**GIVEN REQUEST**
Copy the lines of the records below, from the line containing "Segment anything that" through the line containing "150L143 152L146 154V155H151L152", including both of those lines, and leave the pictures out of your copy.

(Stored records)
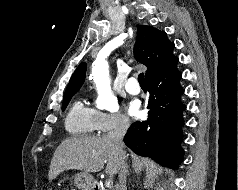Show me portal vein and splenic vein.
Returning a JSON list of instances; mask_svg holds the SVG:
<instances>
[{"instance_id": "obj_1", "label": "portal vein and splenic vein", "mask_w": 238, "mask_h": 190, "mask_svg": "<svg viewBox=\"0 0 238 190\" xmlns=\"http://www.w3.org/2000/svg\"><path fill=\"white\" fill-rule=\"evenodd\" d=\"M112 185H113V181H112L111 179H109V180L106 181V186H107V187H110V186H112Z\"/></svg>"}]
</instances>
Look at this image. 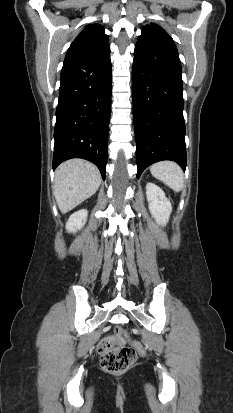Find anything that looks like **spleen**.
Here are the masks:
<instances>
[{"mask_svg": "<svg viewBox=\"0 0 233 413\" xmlns=\"http://www.w3.org/2000/svg\"><path fill=\"white\" fill-rule=\"evenodd\" d=\"M150 172L155 178L163 181L175 192H180L184 186L183 171L175 162H157L151 166Z\"/></svg>", "mask_w": 233, "mask_h": 413, "instance_id": "3e777b00", "label": "spleen"}]
</instances>
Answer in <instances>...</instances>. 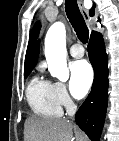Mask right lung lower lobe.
<instances>
[{"instance_id": "1", "label": "right lung lower lobe", "mask_w": 119, "mask_h": 141, "mask_svg": "<svg viewBox=\"0 0 119 141\" xmlns=\"http://www.w3.org/2000/svg\"><path fill=\"white\" fill-rule=\"evenodd\" d=\"M88 53L94 69V81L91 92L77 111L75 119L77 125L92 141H98L108 104V59L99 32L91 33Z\"/></svg>"}]
</instances>
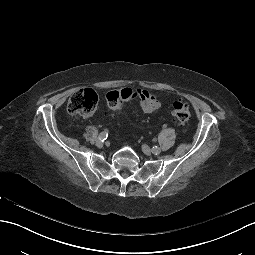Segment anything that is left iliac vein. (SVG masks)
<instances>
[{
  "label": "left iliac vein",
  "mask_w": 255,
  "mask_h": 255,
  "mask_svg": "<svg viewBox=\"0 0 255 255\" xmlns=\"http://www.w3.org/2000/svg\"><path fill=\"white\" fill-rule=\"evenodd\" d=\"M142 150L143 152L146 154V155H151L152 151L151 149L149 148V146H147L146 144L142 145ZM161 152V149L159 148L158 149V154H160Z\"/></svg>",
  "instance_id": "4c4485c4"
}]
</instances>
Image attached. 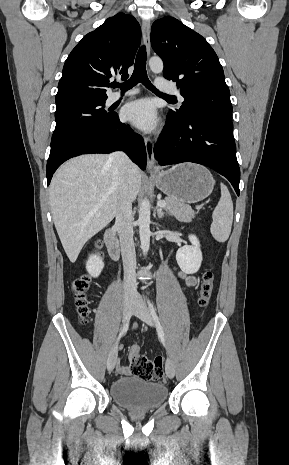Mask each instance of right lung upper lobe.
<instances>
[{"mask_svg":"<svg viewBox=\"0 0 289 465\" xmlns=\"http://www.w3.org/2000/svg\"><path fill=\"white\" fill-rule=\"evenodd\" d=\"M137 20L124 13L108 18L85 35L65 61L55 98L56 105L75 100L107 99L109 78L128 77L140 44Z\"/></svg>","mask_w":289,"mask_h":465,"instance_id":"right-lung-upper-lobe-1","label":"right lung upper lobe"}]
</instances>
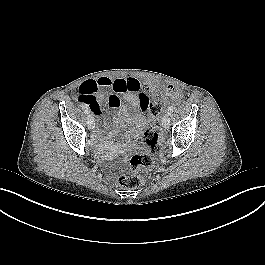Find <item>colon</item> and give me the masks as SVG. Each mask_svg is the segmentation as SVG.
<instances>
[{"label":"colon","mask_w":265,"mask_h":265,"mask_svg":"<svg viewBox=\"0 0 265 265\" xmlns=\"http://www.w3.org/2000/svg\"><path fill=\"white\" fill-rule=\"evenodd\" d=\"M177 91L174 87H168L156 93L151 101L150 109L158 112L169 98L176 96ZM141 144L151 152L158 148V136L151 130H145L141 137ZM154 158L151 153H139L132 156L129 171L118 177V184L123 188L134 189L143 183L147 172L152 168Z\"/></svg>","instance_id":"colon-1"}]
</instances>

**EXPECTED ANSWER**
Segment anything that is left iliac vein. (SVG masks)
<instances>
[{
  "label": "left iliac vein",
  "mask_w": 255,
  "mask_h": 255,
  "mask_svg": "<svg viewBox=\"0 0 255 255\" xmlns=\"http://www.w3.org/2000/svg\"><path fill=\"white\" fill-rule=\"evenodd\" d=\"M142 150L143 152L146 154V155H151L152 151L151 149L149 148V146H147L146 144L142 145ZM161 152V149L159 148L158 149V154H160Z\"/></svg>",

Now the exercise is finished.